Yeah, I have to wait a few months then take a sample in, I asked the doctor if the sample could be wiped off my wife's back...i told her he said face only.
I literally ate my thanksgiving dinner while getting a lapdance. And honestly, after that, there is no other way.
Cognac is not meant to be taken in shots. I just wanted you to know the desperation of last night.
I held his ankles while he hung off the top bunk attempting to get my pillow that fell off.
He makes this seasoned whore feel like a novice. I've met the one.
Just caught my dad doing coke in my bathroom again. Guess whose getting a new car for christmasss.
Driving a mountain pass in the middle of a blizzard with the worst vodka gummybear hangover ever is gods way of telling me to keep the black-outing within a 15 mile radius to my house.
I'll do a soapy photo shoot for you in the shower. No loofas, though. Once you get one of those caught in your nipple ring, you never go back.

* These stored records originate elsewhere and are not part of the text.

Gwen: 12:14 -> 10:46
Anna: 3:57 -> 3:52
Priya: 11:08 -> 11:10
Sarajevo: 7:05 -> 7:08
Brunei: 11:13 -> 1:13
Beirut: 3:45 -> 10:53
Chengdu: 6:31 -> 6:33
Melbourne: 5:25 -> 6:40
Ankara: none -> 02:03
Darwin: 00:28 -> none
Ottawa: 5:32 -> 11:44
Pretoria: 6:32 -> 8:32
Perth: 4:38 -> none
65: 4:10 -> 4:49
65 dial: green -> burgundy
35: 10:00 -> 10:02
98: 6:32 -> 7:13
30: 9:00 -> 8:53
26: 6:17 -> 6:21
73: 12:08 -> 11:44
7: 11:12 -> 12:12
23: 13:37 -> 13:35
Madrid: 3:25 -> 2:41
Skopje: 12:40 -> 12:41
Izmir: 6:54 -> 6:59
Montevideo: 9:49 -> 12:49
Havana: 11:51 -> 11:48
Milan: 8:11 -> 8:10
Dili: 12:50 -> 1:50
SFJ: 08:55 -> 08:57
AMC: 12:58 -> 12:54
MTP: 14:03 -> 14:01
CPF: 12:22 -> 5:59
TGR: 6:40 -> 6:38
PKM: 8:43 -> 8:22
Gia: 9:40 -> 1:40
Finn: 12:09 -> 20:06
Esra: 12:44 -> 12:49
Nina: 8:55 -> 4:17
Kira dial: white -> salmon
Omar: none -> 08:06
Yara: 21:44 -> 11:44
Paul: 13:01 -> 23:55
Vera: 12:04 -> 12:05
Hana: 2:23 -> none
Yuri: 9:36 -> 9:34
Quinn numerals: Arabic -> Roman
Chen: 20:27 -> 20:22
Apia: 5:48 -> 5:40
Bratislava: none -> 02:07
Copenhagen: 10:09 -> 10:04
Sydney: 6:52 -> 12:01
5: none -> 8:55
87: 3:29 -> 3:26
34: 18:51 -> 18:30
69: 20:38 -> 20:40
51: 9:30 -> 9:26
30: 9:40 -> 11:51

I told you all we needed steroids to survive the tour de franzia, like the bikers. But nobody listened...
Not to play devil's advocate, but, considering how our species has evolved so far... I'm kinda rooting for the sun on the whole heat death thing.
I am NOT pregnant
My barren womb can FUCK WHOEVER I want
Nothing ruins an orgasm faster than accidentally calling out his boss's name
She said she was sorry for rolling around in her own vomit. Honestly, I thought it really added to the party.
It was hands down the most magical fuck I've ever had
It was the only fuck you've ever had..
I'm drunkenly throwing popcorn at a spider, fuck him. Why does his scary 8 legs get to be happy?